Williams Shareholders Vote to Push Forward for ETE Merger



By an overwhelming vote, shareholders of Tulsa-based Williams Companies voted Monday to continue a merger with Energy Transfer Equity of Dallas, even after ETE won a Delaware judge’s ruling last week allowing it to bail out of the $38 billion deal announced last fall.

Nearly 79 percent of the 750 million outstanding shares eligible for the vote were represented in Monday’s vote and 80% of the shares supported the deal with ETE. The voting took only about 10 minutes at the headquarters of Williams Cos. in downtown Tulsa.

As part of the movement, the holders of an estimated 62 percent of the company’s shares were in support of the deal that would pay them $43.50 in cash per share, according to the announcement by company Chairman Frank MacInnis.

The cash deal for the shareholders is also why Energy Transfer and founder Kelcy Warren has fought to back out of the deal, according to a report in the Tulsa World.
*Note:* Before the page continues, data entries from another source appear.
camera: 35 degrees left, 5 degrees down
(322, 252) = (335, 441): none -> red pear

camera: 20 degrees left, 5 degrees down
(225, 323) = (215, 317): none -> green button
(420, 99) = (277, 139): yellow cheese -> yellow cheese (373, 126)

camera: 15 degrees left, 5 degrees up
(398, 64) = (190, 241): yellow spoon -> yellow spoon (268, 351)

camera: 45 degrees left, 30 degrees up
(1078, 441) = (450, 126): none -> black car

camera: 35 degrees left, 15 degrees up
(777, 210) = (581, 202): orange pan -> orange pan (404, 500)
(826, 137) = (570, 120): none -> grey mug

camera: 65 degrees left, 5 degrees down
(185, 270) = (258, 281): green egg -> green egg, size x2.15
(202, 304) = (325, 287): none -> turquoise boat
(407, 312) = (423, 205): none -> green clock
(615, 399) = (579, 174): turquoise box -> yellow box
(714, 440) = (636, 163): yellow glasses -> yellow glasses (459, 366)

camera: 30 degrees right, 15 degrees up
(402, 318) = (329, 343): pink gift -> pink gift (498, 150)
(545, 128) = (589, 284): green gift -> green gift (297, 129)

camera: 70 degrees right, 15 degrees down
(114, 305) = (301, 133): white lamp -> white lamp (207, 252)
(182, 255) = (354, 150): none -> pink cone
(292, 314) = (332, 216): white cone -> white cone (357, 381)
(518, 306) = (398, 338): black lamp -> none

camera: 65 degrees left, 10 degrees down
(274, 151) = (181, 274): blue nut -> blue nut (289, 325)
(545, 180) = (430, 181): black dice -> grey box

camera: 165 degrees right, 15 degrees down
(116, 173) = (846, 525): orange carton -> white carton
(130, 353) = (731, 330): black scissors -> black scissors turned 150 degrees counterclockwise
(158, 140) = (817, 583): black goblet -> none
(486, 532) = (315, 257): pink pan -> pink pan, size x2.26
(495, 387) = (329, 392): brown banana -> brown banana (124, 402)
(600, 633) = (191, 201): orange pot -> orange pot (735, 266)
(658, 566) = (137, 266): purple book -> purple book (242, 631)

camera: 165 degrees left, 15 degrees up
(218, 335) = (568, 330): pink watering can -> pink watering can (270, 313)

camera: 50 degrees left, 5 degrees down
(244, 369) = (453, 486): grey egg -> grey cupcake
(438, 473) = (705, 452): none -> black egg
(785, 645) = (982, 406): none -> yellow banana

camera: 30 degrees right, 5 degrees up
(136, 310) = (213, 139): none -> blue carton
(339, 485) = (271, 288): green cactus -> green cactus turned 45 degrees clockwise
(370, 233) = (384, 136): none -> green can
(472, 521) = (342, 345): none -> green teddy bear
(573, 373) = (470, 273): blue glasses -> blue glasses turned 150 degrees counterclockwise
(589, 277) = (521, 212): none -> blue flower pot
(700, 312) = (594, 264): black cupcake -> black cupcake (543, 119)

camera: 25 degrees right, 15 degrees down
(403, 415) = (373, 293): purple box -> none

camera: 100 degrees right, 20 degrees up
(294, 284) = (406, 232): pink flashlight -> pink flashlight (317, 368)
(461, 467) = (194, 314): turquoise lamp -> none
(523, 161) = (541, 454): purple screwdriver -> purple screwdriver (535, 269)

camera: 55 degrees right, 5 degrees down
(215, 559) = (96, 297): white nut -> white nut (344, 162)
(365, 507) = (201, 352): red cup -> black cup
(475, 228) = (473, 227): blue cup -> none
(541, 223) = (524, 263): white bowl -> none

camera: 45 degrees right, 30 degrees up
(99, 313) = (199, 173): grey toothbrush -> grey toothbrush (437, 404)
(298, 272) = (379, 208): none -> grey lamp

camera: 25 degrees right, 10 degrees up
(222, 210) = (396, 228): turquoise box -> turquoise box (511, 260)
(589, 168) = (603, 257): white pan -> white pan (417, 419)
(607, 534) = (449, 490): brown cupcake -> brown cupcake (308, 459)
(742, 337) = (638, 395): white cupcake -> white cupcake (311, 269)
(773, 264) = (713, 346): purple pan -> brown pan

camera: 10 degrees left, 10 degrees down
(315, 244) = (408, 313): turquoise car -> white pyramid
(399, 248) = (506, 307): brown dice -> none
The paper quoted one financial analyst as stating ETE was financially strapped and obviously concerned about the $43.50 all cash offer.

However, a Delaware judge’s ruling last Friday might have saved the day for ETE, allowing it to back out of the deal and keeping Williams Cos. in Tulsa. When the merger was initially announced, ETE indicated most of the Williams Cos. workers would remain in Tulsa. Months later, it admitted it had plans to move most workers to the Dallas headquarters, an announcement that caused great concern among Tulsa city leaders including Mayor Dewey Bartlett and officials at the Tulsa Chamber of Commerce.

But as the one analyst told the Tulsa World on Monday, “It’s a moot point.”